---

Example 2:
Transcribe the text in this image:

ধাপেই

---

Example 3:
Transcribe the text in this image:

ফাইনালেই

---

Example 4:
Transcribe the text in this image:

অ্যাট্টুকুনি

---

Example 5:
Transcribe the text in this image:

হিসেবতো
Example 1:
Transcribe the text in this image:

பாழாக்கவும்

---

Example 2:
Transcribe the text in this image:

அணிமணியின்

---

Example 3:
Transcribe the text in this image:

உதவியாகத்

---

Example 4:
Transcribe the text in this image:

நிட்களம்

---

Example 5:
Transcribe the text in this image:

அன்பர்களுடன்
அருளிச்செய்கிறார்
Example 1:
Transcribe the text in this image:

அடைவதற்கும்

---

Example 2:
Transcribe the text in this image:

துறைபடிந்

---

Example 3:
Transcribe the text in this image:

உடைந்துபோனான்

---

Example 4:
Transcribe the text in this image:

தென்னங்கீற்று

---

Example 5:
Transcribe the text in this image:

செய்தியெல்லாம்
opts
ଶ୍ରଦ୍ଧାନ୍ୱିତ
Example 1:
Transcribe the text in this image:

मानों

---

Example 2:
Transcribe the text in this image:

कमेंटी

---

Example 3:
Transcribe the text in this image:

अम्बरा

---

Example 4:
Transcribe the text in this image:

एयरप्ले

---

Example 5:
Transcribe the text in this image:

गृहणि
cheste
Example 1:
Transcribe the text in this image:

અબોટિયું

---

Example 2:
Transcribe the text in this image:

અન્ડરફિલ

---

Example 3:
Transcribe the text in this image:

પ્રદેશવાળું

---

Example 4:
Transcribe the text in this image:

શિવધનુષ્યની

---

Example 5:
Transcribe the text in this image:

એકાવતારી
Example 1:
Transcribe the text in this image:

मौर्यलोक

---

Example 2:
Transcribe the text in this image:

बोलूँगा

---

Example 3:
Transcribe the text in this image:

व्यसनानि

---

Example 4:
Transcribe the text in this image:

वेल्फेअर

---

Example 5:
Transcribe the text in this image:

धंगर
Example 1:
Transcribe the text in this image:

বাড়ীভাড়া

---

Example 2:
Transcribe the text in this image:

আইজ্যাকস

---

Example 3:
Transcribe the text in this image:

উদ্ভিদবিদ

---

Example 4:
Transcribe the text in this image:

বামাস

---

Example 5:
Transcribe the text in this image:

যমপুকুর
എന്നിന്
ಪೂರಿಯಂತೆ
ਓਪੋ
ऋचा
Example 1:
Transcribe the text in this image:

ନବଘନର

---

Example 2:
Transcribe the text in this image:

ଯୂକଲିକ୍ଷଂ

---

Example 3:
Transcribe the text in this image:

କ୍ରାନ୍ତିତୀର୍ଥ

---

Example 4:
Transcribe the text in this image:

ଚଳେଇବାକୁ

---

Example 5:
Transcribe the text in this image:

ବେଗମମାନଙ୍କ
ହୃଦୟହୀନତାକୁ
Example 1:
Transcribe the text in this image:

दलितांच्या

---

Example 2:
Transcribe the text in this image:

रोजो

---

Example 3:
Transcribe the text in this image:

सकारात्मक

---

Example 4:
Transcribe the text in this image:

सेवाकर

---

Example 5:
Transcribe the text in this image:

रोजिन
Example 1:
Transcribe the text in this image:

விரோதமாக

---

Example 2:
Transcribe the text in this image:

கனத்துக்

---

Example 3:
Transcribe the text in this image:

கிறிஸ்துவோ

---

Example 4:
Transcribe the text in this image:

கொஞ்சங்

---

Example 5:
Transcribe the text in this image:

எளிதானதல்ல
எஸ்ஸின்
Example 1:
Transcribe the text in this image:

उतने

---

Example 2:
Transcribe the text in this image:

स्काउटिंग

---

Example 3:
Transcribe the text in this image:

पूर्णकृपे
......
YOUR INSTRUCTIONS:
Output every line above so that it reads exactly as before.

EXERCISE ANSWER:
---

Example 2:
Transcribe the text in this image:

ধাপেই

---

Example 3:
Transcribe the text in this image:

ফাইনালেই

---

Example 4:
Transcribe the text in this image:

অ্যাট্টুকুনি

---

Example 5:
Transcribe the text in this image:

হিসেবতো
Example 1:
Transcribe the text in this image:

பாழாக்கவும்

---

Example 2:
Transcribe the text in this image:

அணிமணியின்

---

Example 3:
Transcribe the text in this image:

உதவியாகத்

---

Example 4:
Transcribe the text in this image:

நிட்களம்

---

Example 5:
Transcribe the text in this image:

அன்பர்களுடன்
அருளிச்செய்கிறார்
Example 1:
Transcribe the text in this image:

அடைவதற்கும்

---

Example 2:
Transcribe the text in this image:

துறைபடிந்

---

Example 3:
Transcribe the text in this image:

உடைந்துபோனான்

---

Example 4:
Transcribe the text in this image:

தென்னங்கீற்று

---

Example 5:
Transcribe the text in this image:

செய்தியெல்லாம்
opts
ଶ୍ରଦ୍ଧାନ୍ୱିତ
Example 1:
Transcribe the text in this image:

मानों

---

Example 2:
Transcribe the text in this image:

कमेंटी

---

Example 3:
Transcribe the text in this image:

अम्बरा

---

Example 4:
Transcribe the text in this image:

एयरप्ले

---

Example 5:
Transcribe the text in this image:

गृहणि
cheste
Example 1:
Transcribe the text in this image:

અબોટિયું

---

Example 2:
Transcribe the text in this image:

અન્ડરફિલ

---

Example 3:
Transcribe the text in this image:

પ્રદેશવાળું

---

Example 4:
Transcribe the text in this image:

શિવધનુષ્યની

---

Example 5:
Transcribe the text in this image:

એકાવતારી
Example 1:
Transcribe the text in this image:

मौर्यलोक

---

Example 2:
Transcribe the text in this image:

बोलूँगा

---

Example 3:
Transcribe the text in this image:

व्यसनानि

---

Example 4:
Transcribe the text in this image:

वेल्फेअर

---

Example 5:
Transcribe the text in this image:

धंगर
Example 1:
Transcribe the text in this image:

বাড়ীভাড়া

---

Example 2:
Transcribe the text in this image:

আইজ্যাকস

---

Example 3:
Transcribe the text in this image:

উদ্ভিদবিদ

---

Example 4:
Transcribe the text in this image:

বামাস

---

Example 5:
Transcribe the text in this image:

যমপুকুর
എന്നിന്
ಪೂರಿಯಂತೆ
ਓਪੋ
ऋचा
Example 1:
Transcribe the text in this image:

ନବଘନର

---

Example 2:
Transcribe the text in this image:

ଯୂକଲିକ୍ଷଂ

---

Example 3:
Transcribe the text in this image:

କ୍ରାନ୍ତିତୀର୍ଥ

---

Example 4:
Transcribe the text in this image:

ଚଳେଇବାକୁ

---

Example 5:
Transcribe the text in this image:

ବେଗମମାନଙ୍କ
ହୃଦୟହୀନତାକୁ
Example 1:
Transcribe the text in this image:

दलितांच्या

---

Example 2:
Transcribe the text in this image:

रोजो

---

Example 3:
Transcribe the text in this image:

सकारात्मक

---

Example 4:
Transcribe the text in this image:

सेवाकर

---

Example 5:
Transcribe the text in this image:

रोजिन
Example 1:
Transcribe the text in this image:

விரோதமாக

---

Example 2:
Transcribe the text in this image:

கனத்துக்

---

Example 3:
Transcribe the text in this image:

கிறிஸ்துவோ

---

Example 4:
Transcribe the text in this image:

கொஞ்சங்

---

Example 5:
Transcribe the text in this image:

எளிதானதல்ல
எஸ்ஸின்
Example 1:
Transcribe the text in this image:

उतने

---

Example 2:
Transcribe the text in this image:

स्काउटिंग

---

Example 3:
Transcribe the text in this image:

पूर्णकृपे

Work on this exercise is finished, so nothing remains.